OT: Chi l'ha vista morire (Who saw her die?)
GIALLO: ITALIEN/DEUTSCH, 1972
Regie: Aldo Lado
Darsteller: George Lazenby, Anita Strindberg, Adolfo Celi, Nicoletta Elmi
Eine unheimliche Witwe hat es ganz anscheinend auf rotgelockte Mädchen abgesehen. Auch die Tochter eines Bildhauers verschwindet in Venedig und wird später tot aus dem Canale Grande gezogen. Da sich die Polizia im selbstgefälligen Nichtstun gefällt, nimmt der Vater (Ex-Bond George Lazenby mit Schnauzbart) die Ermittlungen auf eigene Faust auf - und stößt auf ein Wespennest.
KRITIK:Ein totes Mädchen, Venedig im Nebel, eine geheimnisvolle Frau, ein trauernder Bildhauer in einer zerbrochenen Beziehung, fast könnte man meinen, Aldo Lado hätte sich rotzfrech bei WENN DIE GONDELN TRAUER TRAGEN bedient - wenn der Film nicht ein Jahr vor Nicholas Roegs Mysterythriller entstanden wäre.

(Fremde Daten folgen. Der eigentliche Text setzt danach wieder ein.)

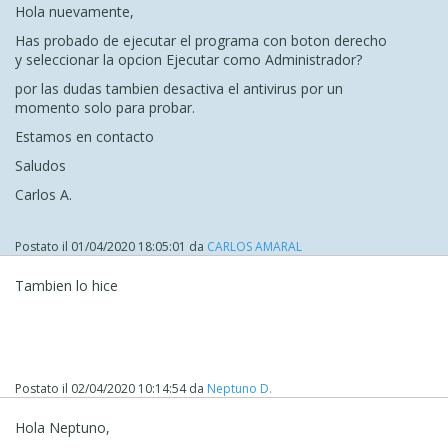
Hola nuevamente,
Has probado de ejecutar el programa con boton derecho
y seleccionar la opcion Ejecutar como Administrador?
por las dudas tambien desactiva el antivirus por un
momento solo para probar.
Estamos en contacto
Saludos
Carlos A.
Postato il
01/04/2020 18:05:01
da
CARLOS AMARAL
Tambien lo hice
Postato il
02/04/2020 10:14:54
da
Neptuno D.
Hola Neptuno,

THE CHILD ist Aldo Lados zweiter Wurf nach MALASTRANA, und was für einer! Lado zeigt seine dem Tode geweihte Heimatstadt aus dem Blickwinkel eines Fremdenführers, der den Gast erst über die Schönheiten der Stadt staunen lässt, um ihn dann unmerklich immer tiefer ins Gassenlabyrinth zu ziehen.
Verwirrung und falsche Fährten haben natürlich bei einem Giallo Methode und gehören zum guten Ton. Auch die übrigen Zutaten sind ausreichend vorhanden: hübsche Damen in tollen Klamotten, bizarre Typen mit einem Hang zur Perversion, die Verdächtigen geben sich die Klinke in die Hand, schwarze Handschuhe und scharfe Messer fehlen selbstverständlich auch nicht.
Allenfalls die Morde sind nicht so aufreizend inszeniert wie sonst genreüblich. Fotografiert ist das dagegen mal wieder sensationell, geschnitten fast noch besser, da tauchen unmerklich Flashbacks, die sich erst nach einigen Momenten als solches zuordnen lassen, und dennoch so und nicht anders dahin gehören.
THE CHILD ist ein echtes Giallo-Schmuckstück, unterlegt und getragen von der überirdischen Musik von Morricone. Wer sonst wäre auf den Gedanken gekommen, Mordszenen ausgerechnet mit einem hypnotischen Lalala-Kinderchor zu unterlegen? Sicher gehörte dazu auch eine Menge Mut, aber 1972 war so etwas eben noch möglich. Und es ist gut denkbar, dass Nicholas Roeg diesen Film in irgendeinem italienischen Provinzkino gesehen hat, sich von seiner Qualität inspirieren ließ und dachte, was für eine coole Sau dieser Aldo Lado doch ist.
Dreh dich nicht herum, denn eine schwarze Witwe geht um. THE CHILD fesselt ab der ersten Minute mit seinen traumhaften Bildern der morbiden Lagunenstadt und seiner hypnotischen Musik. Und die Gondeln tragen Trauer.